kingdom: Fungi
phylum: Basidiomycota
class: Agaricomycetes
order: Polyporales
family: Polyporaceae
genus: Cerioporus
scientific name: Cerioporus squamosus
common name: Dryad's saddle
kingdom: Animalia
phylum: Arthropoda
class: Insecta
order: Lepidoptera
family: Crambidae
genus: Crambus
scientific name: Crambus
* * *
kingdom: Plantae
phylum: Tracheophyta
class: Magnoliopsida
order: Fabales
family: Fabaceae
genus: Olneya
---
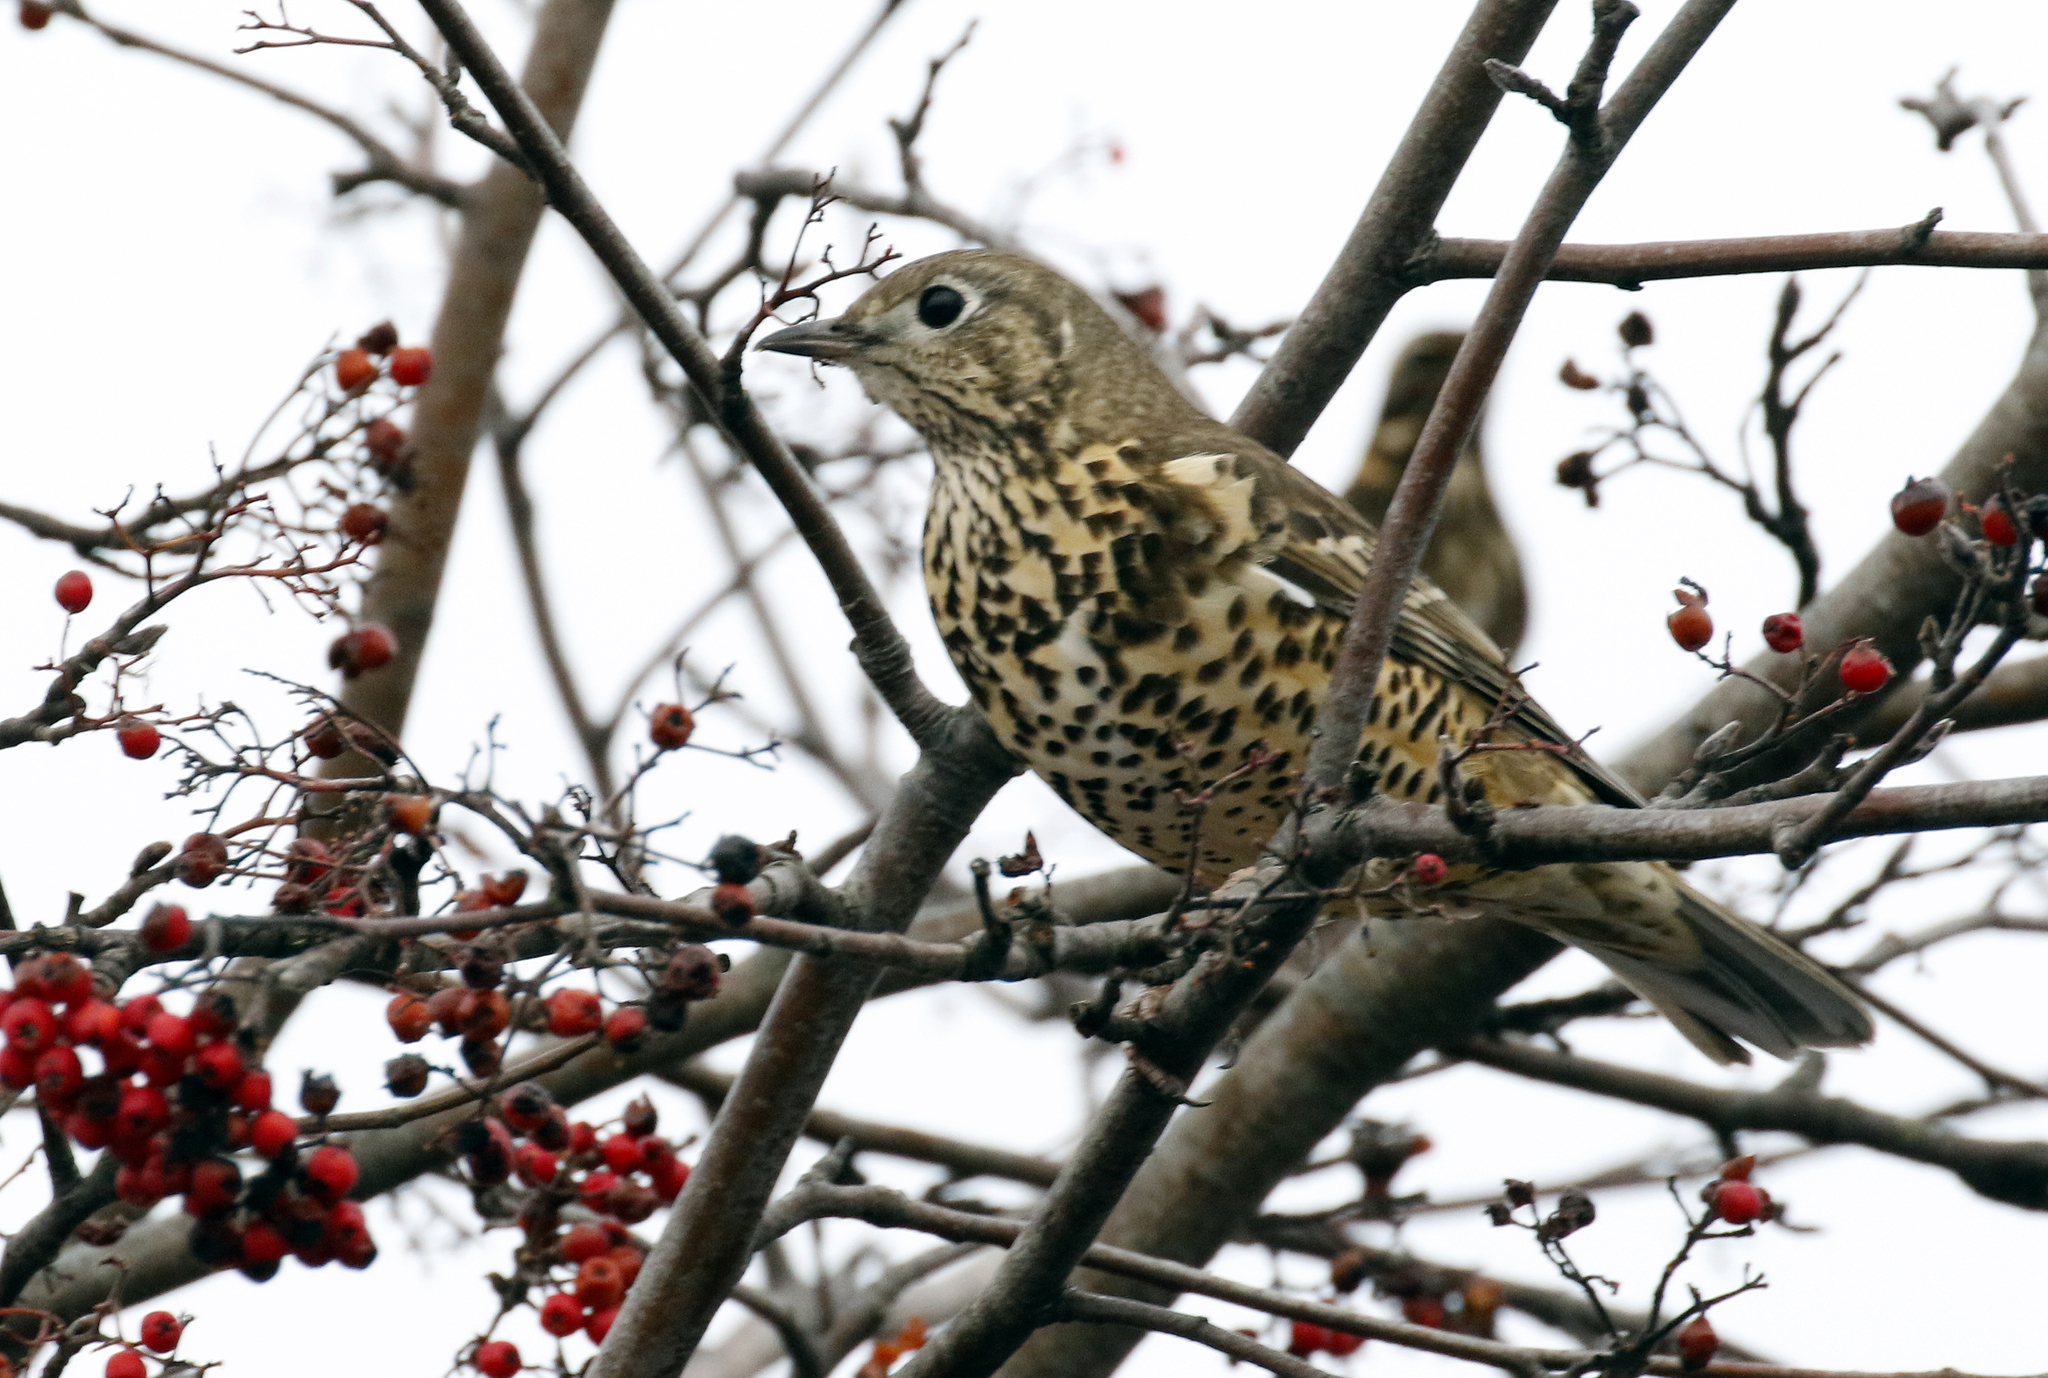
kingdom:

> _Work required_
Transcribe the lines of the records from the line with "phylum: Basidiomycota" up to and including the line with "scientific name: Crambus".

> _Solution for this exercise_
phylum: Basidiomycota
class: Agaricomycetes
order: Polyporales
family: Polyporaceae
genus: Cerioporus
scientific name: Cerioporus squamosus
common name: Dryad's saddle
kingdom: Animalia
phylum: Arthropoda
class: Insecta
order: Lepidoptera
family: Crambidae
genus: Crambus
scientific name: Crambus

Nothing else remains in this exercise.